- Country: Australia
- Location: Lonsdale
- Coordinates: 35°06′00″S 138°29′13″E﻿ / ﻿35.100°S 138.487°E
- Commission date: November 2017
- Decommission date: May 2022
- Owner: Government of South Australia
- Operator: Infigen Energy from May 2020

Thermal power station
- Primary fuel: Diesel
- Turbine technology: gas turbine

Power generation
- Nameplate capacity: 120MW

= Temporary Generation South =

Temporary Generation South and its larger sibling Temporary Generation North were gas turbine power stations in South Australia. They were bought by the Government of South Australia in 2017 as a response to the 2016 South Australian blackout and load-shedding in February 2017.

Temporary Generation South was four open cycle gas turbines at the former Port Stanvac Refinery at Lonsdale.

The generators were purchased to be used only in emergency shortfalls in electricity supply to the grid, such as in extreme hot weather. They were first used on 24 January 2019 to deal with a supply shortfall in Victoria.

The intent of the Weatherill ALP state government was that the turbines will be converted from diesel fuel to natural gas and moved to a single location while remaining owned by the government.

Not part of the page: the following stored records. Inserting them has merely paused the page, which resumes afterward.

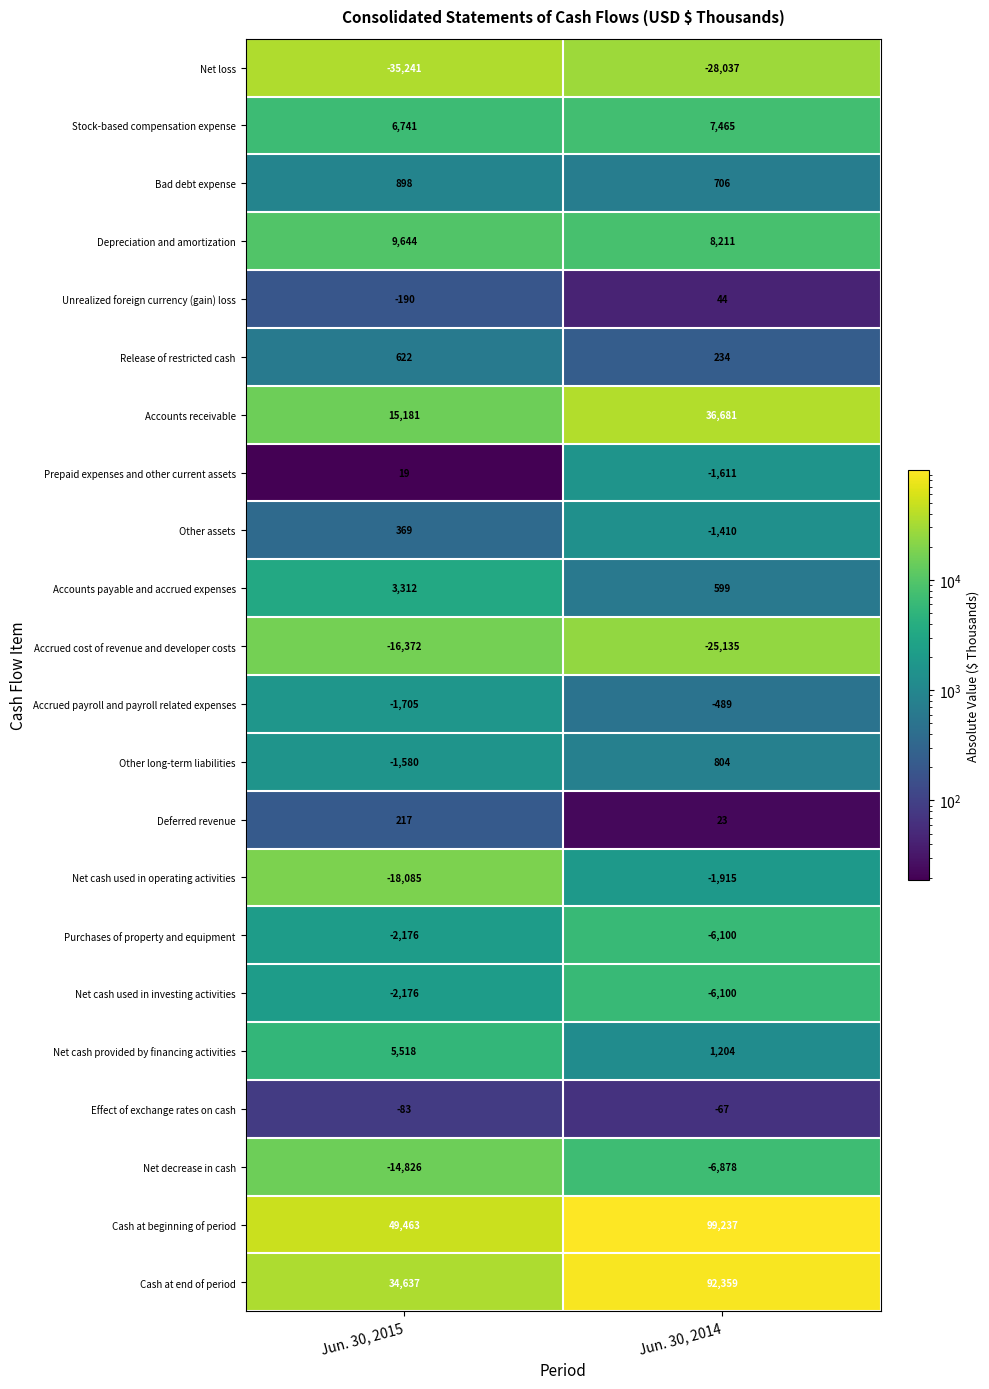

How many data points does each series have?

2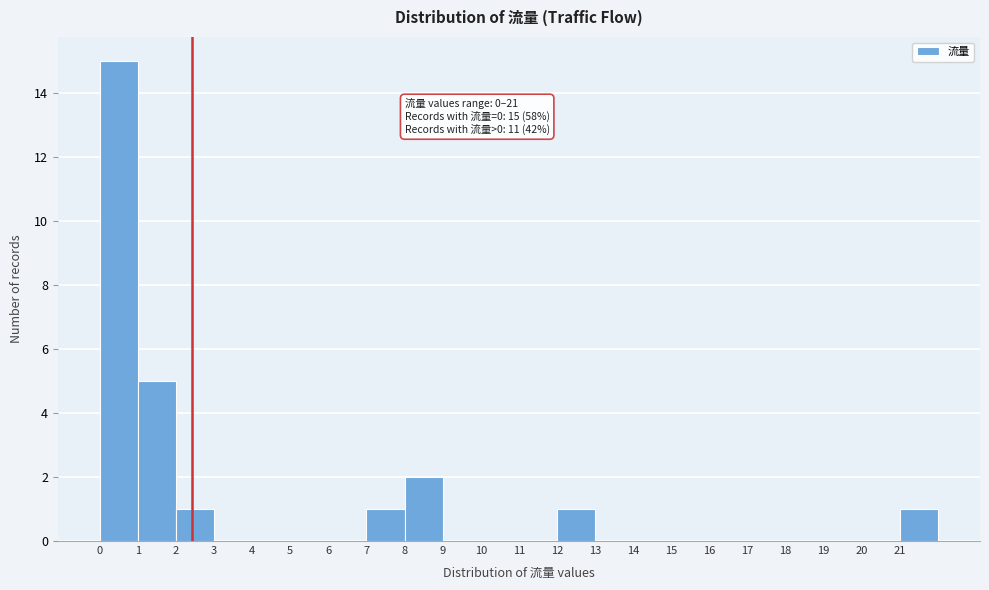

Over which range of the x-axis is the bar tallest?

0 to 1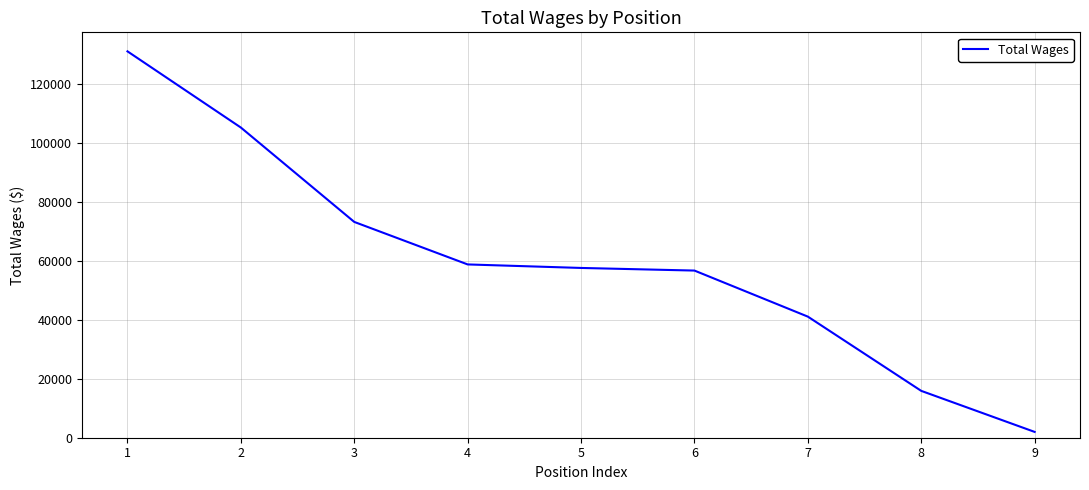

What is the difference between the maximum and second lowest values?

115150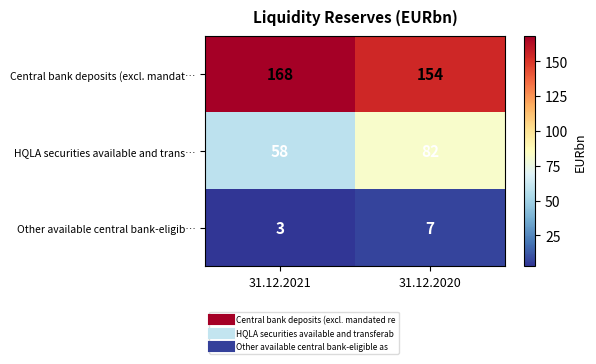

Rank the series by their average value, from lowest to highest.

Other available central bank-eligib…, HQLA securities available and trans…, Central bank deposits (excl. mandat…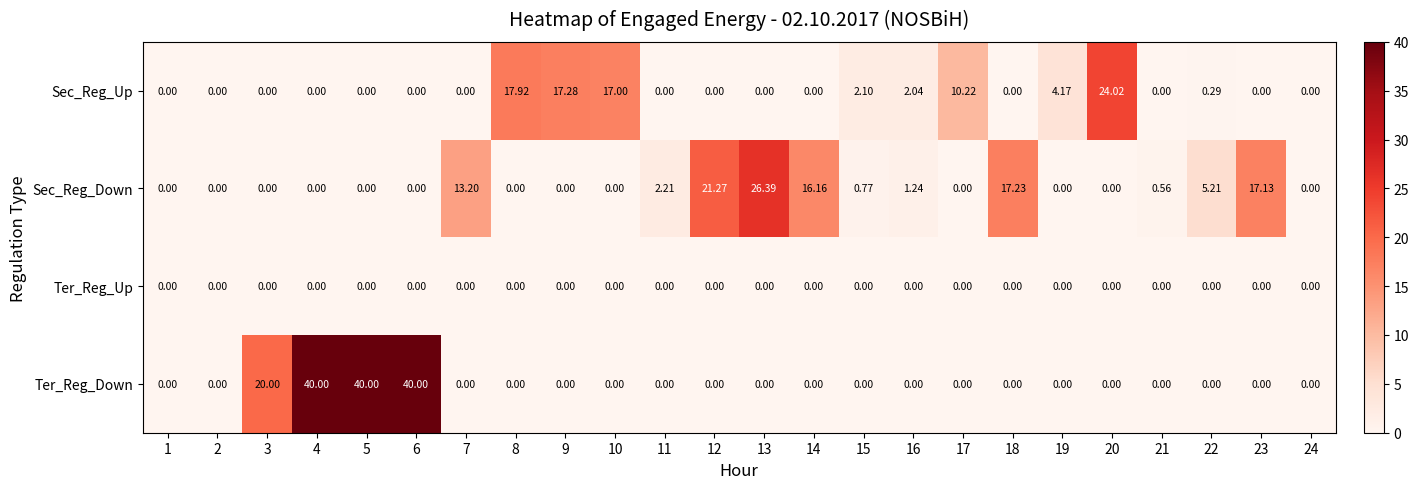

Is the value of Ter_Reg_Down at 5 greater than the value of Sec_Reg_Down at 6?

Yes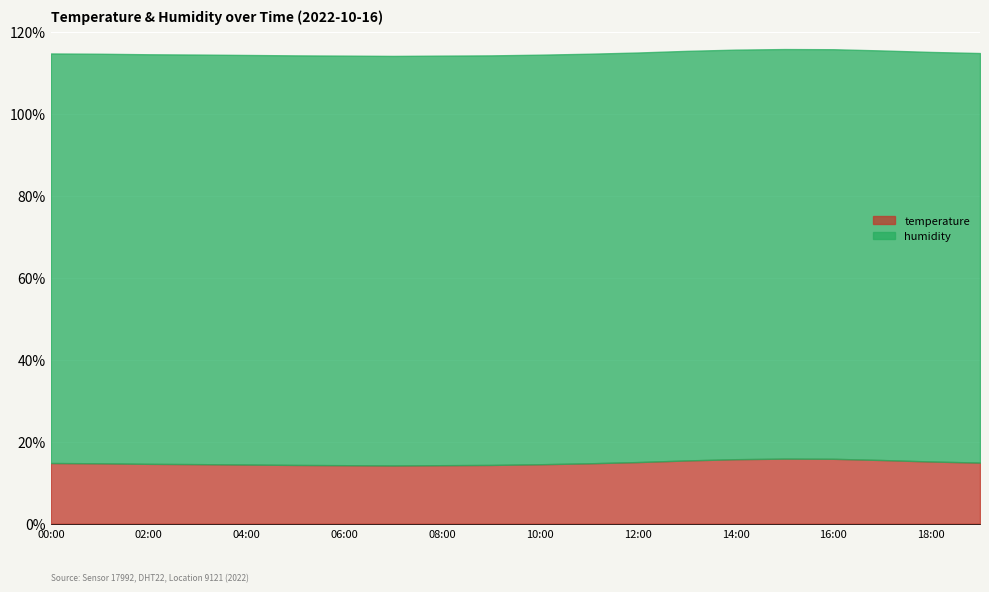

Reading right to left, list all the values displayed in this chart.

temperature: 19:00=14.9	18:00=15.2	17:00=15.5	16:00=15.8	15:00=15.9	14:00=15.7	13:00=15.4	12:00=15.0	11:00=14.7	10:00=14.5	09:00=14.3	08:00=14.3	07:00=14.2	06:00=14.3	05:00=14.3	04:00=14.4	03:00=14.5	02:00=14.6	01:00=14.7	00:00=14.8
humidity: 19:00=99.9	18:00=99.9	17:00=99.9	16:00=99.9	15:00=99.9	14:00=99.9	13:00=99.9	12:00=99.9	11:00=99.9	10:00=99.9	09:00=99.9	08:00=99.9	07:00=99.9	06:00=99.9	05:00=99.9	04:00=99.9	03:00=99.9	02:00=99.9	01:00=99.9	00:00=99.9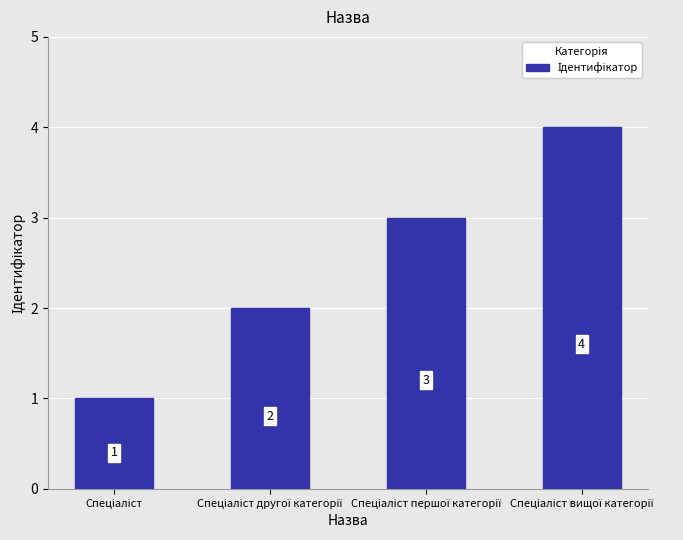

What is the difference between the maximum and minimum values?

3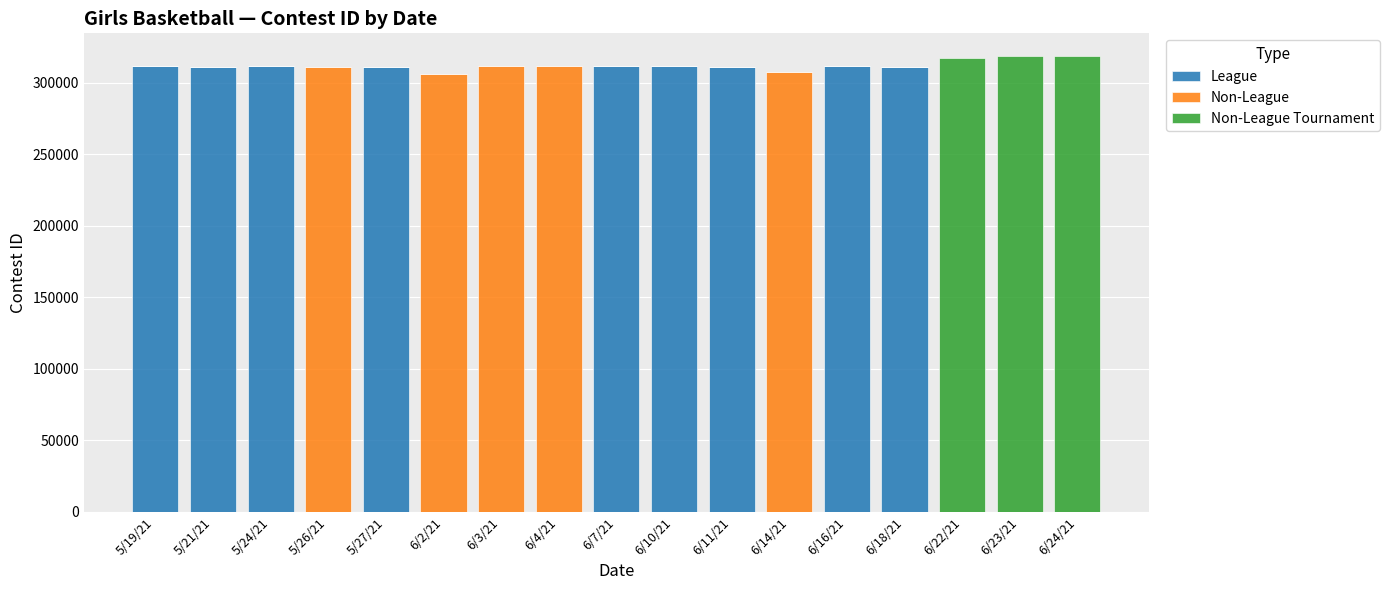

What is the maximum value for League?

311588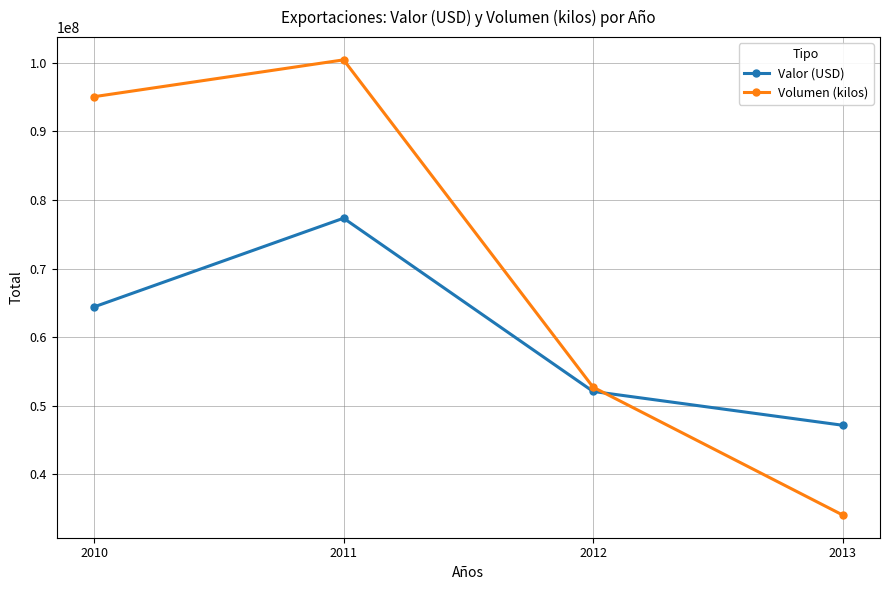

True or false: Volumen (kilos) has a value of 130385697.8 at 2010.

False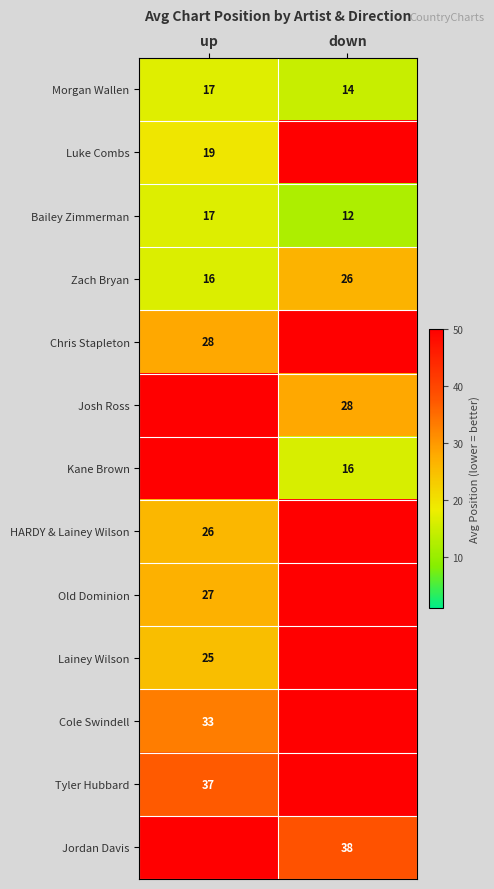

At which label is Bailey Zimmerman closest to 14?

down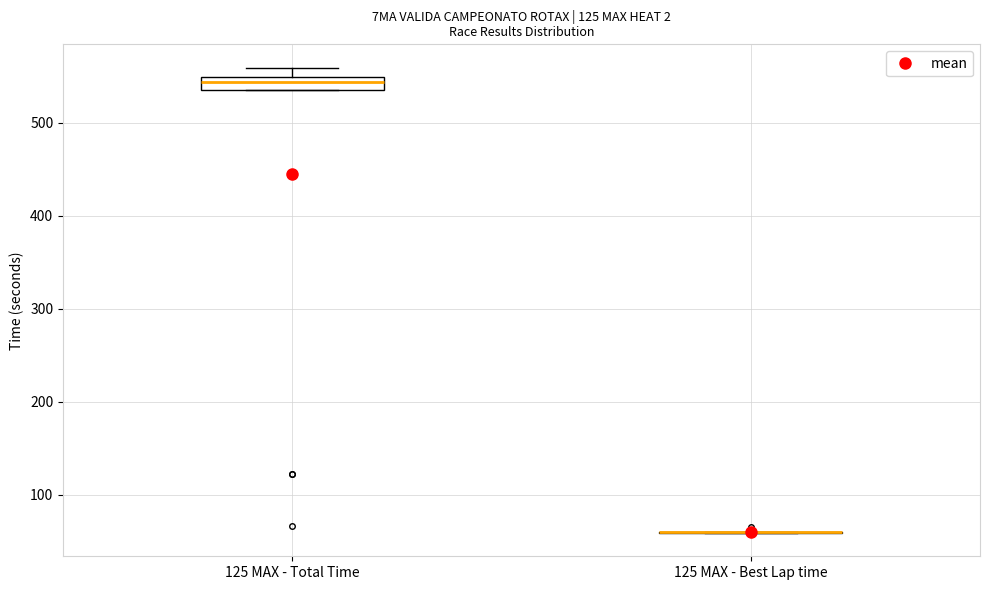

Comparing the boxes themselves (not the whiskers), which one is the tallest?

125 MAX - Total Time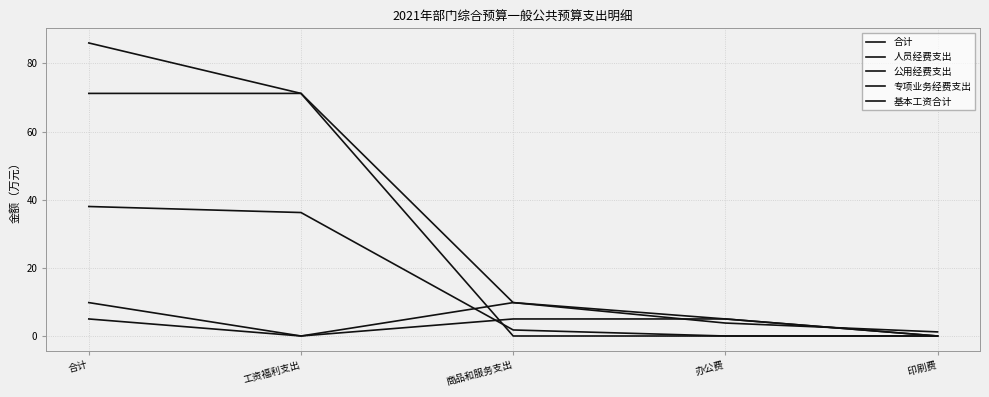

How many times do 基本工资合计 and 专项业务经费支出 cross each other?

1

In August 2019, the state government (following the 2018 election, now controlled by the Liberal party) announced that it had arranged 25-year leases of the power stations to two different companies, with the leases taking effect from May 2020. Both companies operate wind farms in South Australia. The four generators at Lonsdale will be leased to Infigen Energy and will be moved from the SA Water desalination plant to the SA Water Bolivar Waste Water Treatment Plant and converted to operate on natural gas instead of diesel. The plant was closed in May 2022, with intent to complete the relocation to Bolivar and conversion to gas by the end of 2022.